How to Buy and Sell Heavy Marine Equipment
Are you out searching the market place for used, rebuilt, or new surplus marine engines or other marine equipment? While you can certainly try and track down exactly what you are looking for on your own, many companies will use the services of a marine broker to do this for them, which saves them time and effort. A heavy marine equipment broker lives and breathes this machinery day in and day out and knows where to look for certain items.
A simple solution for avoiding pitfalls, and making sure you are being led in the right direction, is choosing to buy from a company you know and trust. Granted, problems may still arise, but there are some points to keep in mind regardless of whether you’re buying from a used marine equipment company, individual seller, or broker. Much of this information can be researched on a company’s website. If the information is not available there, be sure to ask your contact directly; you might be surprised by what you learn. Keep in mind, if an equipment company is reluctant to offer answers, take it as a warning sign. These questions are standard, and they should be easily addressed by any reputable organization.

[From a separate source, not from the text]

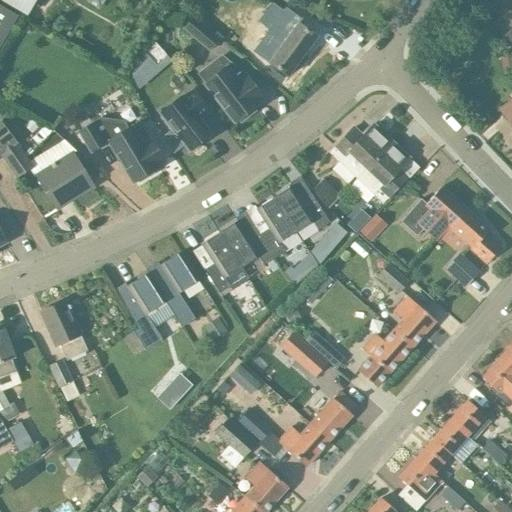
[(1,0),(27,14),(35,0),(1,0)]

- Find out if the used equipment company has operated under a different name in the past. If it has, this can be a warning flag. Some brokers may be working under their third, fourth, or fifth company name and may be trying to take advantage of buyers under each name.
- Request references and contact information. This is a standard rule of thumb for any used machinery purchase. If the seller doesn’t supply the information, move on.

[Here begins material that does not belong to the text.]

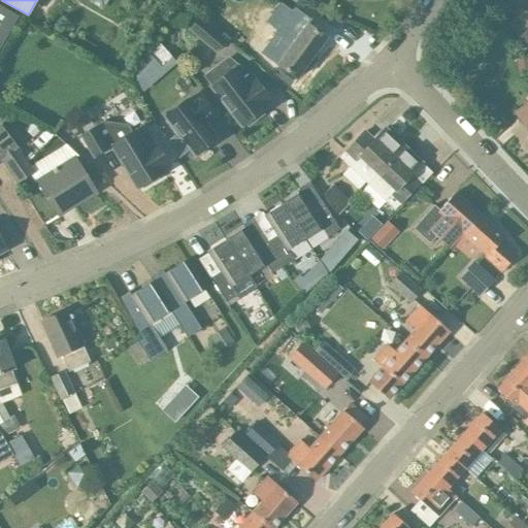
[(0,48),(19,17),(0,5),(0,48)]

- Inquire about how the company has dealt with problems in the past and ask if it provides a guarantee. Even successful companies run into an occasional problem; knowing how their team deals with a complication saves you time and money while also ensuring peace of mind.
- Ask if any mechanic has test run the machinery before shipment. If they do, secure a statement that the machine is in good working order before it’s shipped.
- Review all machinery under power if possible or arrange for a pre-purchase inspection beforehand, either in-person or by using a third-party (typically less costly), unless you are fairly close to the equipment location. Determine how long the equipment has been at its current location and how long it has been out of service.
- Find out how long the company has been with its current bank and ask for a contact there.
- Review the warranty if any is being offered. Reputable used equipment companies work with you to assure your satisfaction and future business.
- Ask if the machine or engine has any maintenance records, owner’s or operator’s manuals, or extra spare parts that go with it.
- A fresh and detailed paint job on an engine certainly makes a prospective buyer feel better about an item, but be sure and inspect beyond the surface for the machine’s ‘real’ condition. More than one buyer has been fooled by a ‘rattle-can overhaul’.
- Consider any parts that may be missing and could be expensive to replace. Examples could be wet-exhaust elbows, motor mounts, genset control panels, etc. It’s also important to look for proper removal of the unit from its previous installation. Cutting torches and hack saws are enemies of proper removal.